No sólo no voy a votar por los morados y Forsyth, sino que les haré la guerra a muerte. Son todo lo que yo detesto. Los morados son el peligro mayor pues el partido es la institucionalidad caviar más consolidada y, por lo tanto, más peligrosa. Forsyth es un oportunista temerario bajo la angurria política del padre, y los caviares que lo acompañan son más bien el núcleo familiar del clan Arévalo-Rey. Por eso no son ni por asomo tan nefastos como los morados.

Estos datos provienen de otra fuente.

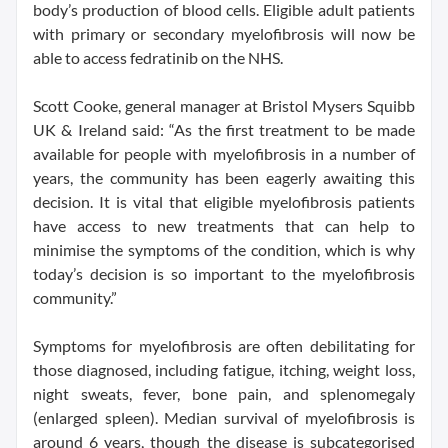
body’s production of blood cells. Eligible adult patients
with primary or secondary myelofibrosis will now be
able to access fedratinib on the NHS.
Scott Cooke, general manager at Bristol Mysers Squibb
UK & Ireland said: “As the first treatment to be made
available for people with myelofibrosis in a number of
years, the community has been eagerly awaiting this
decision. It is vital that eligible myelofibrosis patients
have access to new treatments that can help to
minimise the symptoms of the condition, which is why
today’s decision is so important to the myelofibrosis
community.”
Symptoms for myelofibrosis are often debilitating for
those diagnosed, including fatigue, itching, weight loss,
night sweats, fever, bone pain, and splenomegaly
(enlarged spleen). Median survival of myelofibrosis is
around 6 years, though the disease is subcategorised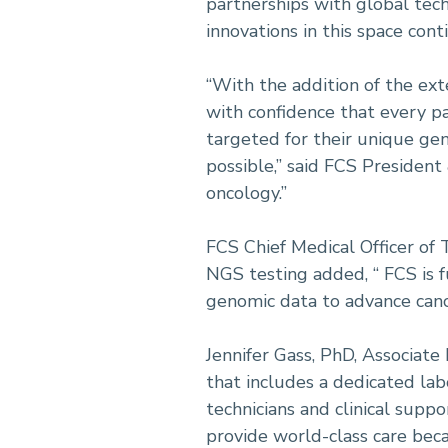
partnerships with global tech
innovations in this space con
“With the addition of the exte
with confidence that every p
targeted for their unique ge
possible,” said FCS Presiden
oncology.”
FCS Chief Medical Officer of
NGS testing added, “ FCS is 
genomic data to advance canc
Jennifer Gass, PhD, Associat
that includes a dedicated lab
technicians and clinical suppo
provide world-class care beca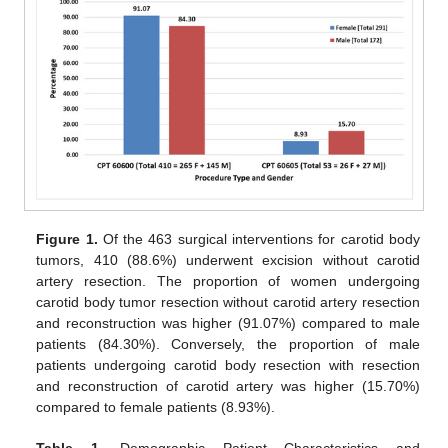
Figure 1.
Of the 463 surgical interventions for carotid body
tumors, 410 (88.6%) underwent excision without carotid
artery resection. The proportion of women undergoing
carotid body tumor resection without carotid artery resection
and reconstruction was higher (91.07%) compared to male
patients (84.30%). Conversely, the proportion of male
patients undergoing carotid body resection with resection
and reconstruction of carotid artery was higher (15.70%)
compared to female patients (8.93%).
Table 1.
Demographic Patient Characteristics and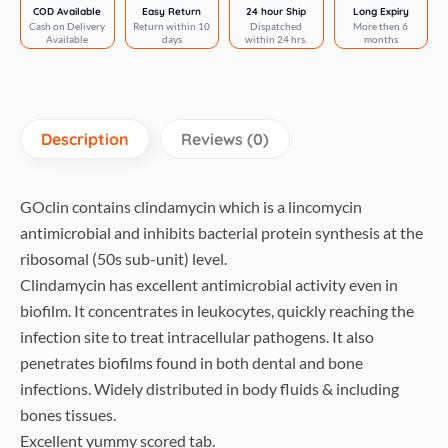
(pack
COD Available
Easy Return
24 hour Ship
Long Expiry
Cash on Delivery
Return within 10
Dispatched
More then 6
of
Available
days
within 24 hrs.
months
6
tablets)
quantity
Description
Reviews (0)
GOclin contains clindamycin which is a lincomycin
antimicrobial and inhibits bacterial protein synthesis at the
ribosomal (50s sub-unit) level.
Clindamycin has excellent antimicrobial activity even in
biofilm. It concentrates in leukocytes, quickly reaching the
infection site to treat intracellular pathogens. It also
penetrates biofilms found in both dental and bone
infections. Widely distributed in body fluids & including
bones tissues.
Excellent yummy scored tab.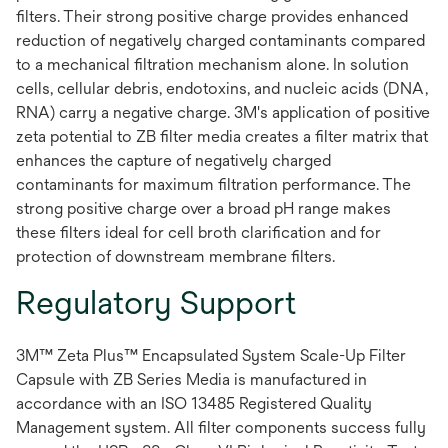
filters. Their strong positive charge provides enhanced
reduction of negatively charged contaminants compared
to a mechanical filtration mechanism alone. In solution
cells, cellular debris, endotoxins, and nucleic acids (DNA,
RNA) carry a negative charge. 3M's application of positive
zeta potential to ZB filter media creates a filter matrix that
enhances the capture of negatively charged
contaminants for maximum filtration performance. The
strong positive charge over a broad pH range makes
these filters ideal for cell broth clarification and for
protection of downstream membrane filters.
Regulatory Support
3M™ Zeta Plus™ Encapsulated System Scale-Up Filter
Capsule with ZB Series Media is manufactured in
accordance with an ISO 13485 Registered Quality
Management system. All filter components success fully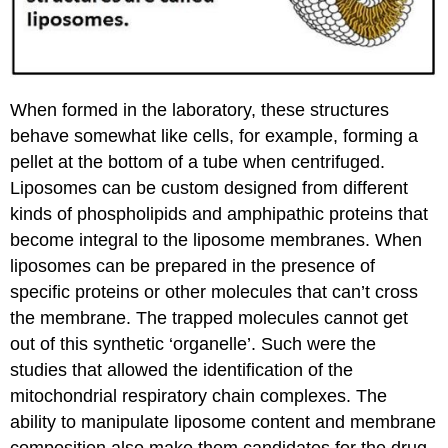
When formed in the laboratory, these structures
behave somewhat like cells, for example, forming a
pellet at the bottom of a tube when centrifuged.
Liposomes can be custom designed from different
kinds of phospholipids and amphipathic proteins that
become integral to the liposome membranes. When
liposomes can be prepared in the presence of
specific proteins or other molecules that can’t cross
the membrane. The trapped molecules cannot get
out of this synthetic ‘organelle’. Such were the
studies that allowed the identification of the
mitochondrial respiratory chain complexes. The
ability to manipulate liposome content and membrane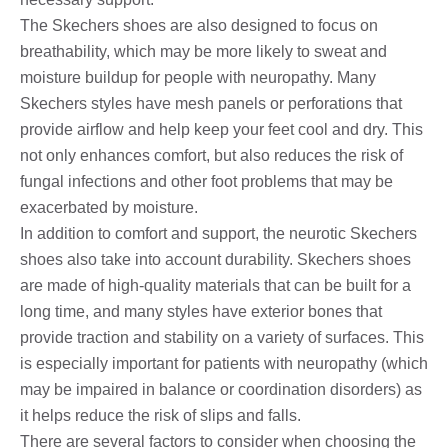
The Skechers shoes are also designed to focus on
breathability, which may be more likely to sweat and
moisture buildup for people with neuropathy. Many
Skechers styles have mesh panels or perforations that
provide airflow and help keep your feet cool and dry. This
not only enhances comfort, but also reduces the risk of
fungal infections and other foot problems that may be
exacerbated by moisture.
In addition to comfort and support, the neurotic Skechers
shoes also take into account durability. Skechers shoes
are made of high-quality materials that can be built for a
long time, and many styles have exterior bones that
provide traction and stability on a variety of surfaces. This
is especially important for patients with neuropathy (which
may be impaired in balance or coordination disorders) as
it helps reduce the risk of slips and falls.
There are several factors to consider when choosing the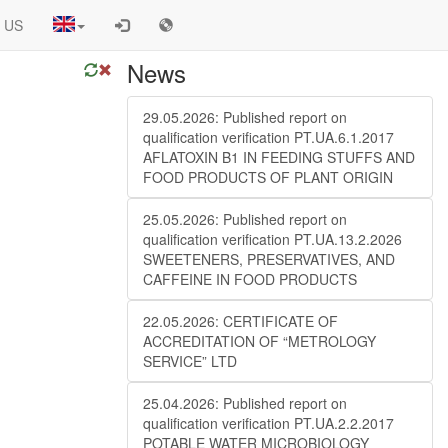
 US
News
29.05.2026: Published report on
qualification verification PT.UA.6.1.2017
AFLATOXIN B1 IN FEEDING STUFFS AND
FOOD PRODUCTS OF PLANT ORIGIN
25.05.2026: Published report on
qualification verification PT.UA.13.2.2026
SWEETENERS, PRESERVATIVES, AND
CAFFEINE IN FOOD PRODUCTS
22.05.2026: CERTIFICATE OF
ACCREDITATION OF “METROLOGY
SERVICE” LTD
25.04.2026: Published report on
qualification verification PT.UA.2.2.2017
POTABLE WATER MICROBIOLOGY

Pero, sea como fuere, su triunfo implicaría la instauración, muchas veces por la puerta falsa, de todo lo que detesto y combato: la agenda de género (que va contra la naturaleza humana); la ideología de género que es el corolario totalitario de aquella agenda mínima; el aborto que significa deshacerse sin culpa y sin miedo de otro ser humano con la falacia de que las personas son libres de hacer lo que quieran con sus cuerpos (si así fuera, no existirían los asilos de lunáticos que se automutilan, por ejemplo, pues es la civilización la que pone freno a la insania, con mayor razón la del crimen de un ser humano de 14 meses de gestación y que tiene vida propia); el lenguaje inclusivo me es aborrecible no sólo porque no tiene ninguna razón de ser, sino porque corresponde a un libreto ideológico de mal gusto que hace parecer imbéciles a los que lo usan; el matrimonio gay que es una oda melodramática a una unión que no produce estirpe, es decir, descendencia para la humanidad y, por lo tanto, en términos reales, no sirve para nada; las leyes de cuotas que se oponen al mérito de las mujeres o de cualquier ser humano que valen la pena en la sociedad pública y privada.

En fin, confieso que soy un férreo cultor del patriarcado, pues la naturaleza no procura derechos sino hechos que cinco mil años de civilización, desde el hombre de las cavernas hasta nuestros días, confirman. El caviarismo es todo lo contrario, una construcción artificiosa que estas dos opciones buscarían para la sociedad forzándola a adoptar posiciones que para mí corresponden al nihilismo absoluto, al debilitamiento del sistema de valores sobre el que se asientan las sociedades sanas y vitales. Son estas las que instintivamente se oponen al progresismo caviar, por eso digo que si estos ganan harán entrar su ideología totalitaria por la puerta falsa de los “derechos humanos” de Cortes Internacionales copadas por ellos o por cortes o tribunales constitucionales cuyos magistrados salen de sus emporios universitarios politizados. Estoy seguro de que ninguno de sus cambios en detrimento de la salud y la cordura social se concretaría en la representación nacional o en un plebiscito. Me importa un bledo Verónika Mendoza y menos el cura Arana. Su estupidez económica los derrocaría de inmediato, no así a los caviares que han aprendido a dejar las estructuras económicas capitalistas más o menos intactas porque saben que ninguno de sus cambios “culturales” progresaría con una ruina económica. La derecha peruana es un desastre, pero cualquier cosa es mejor a un exarquero mediocre y a un escapista cobarde.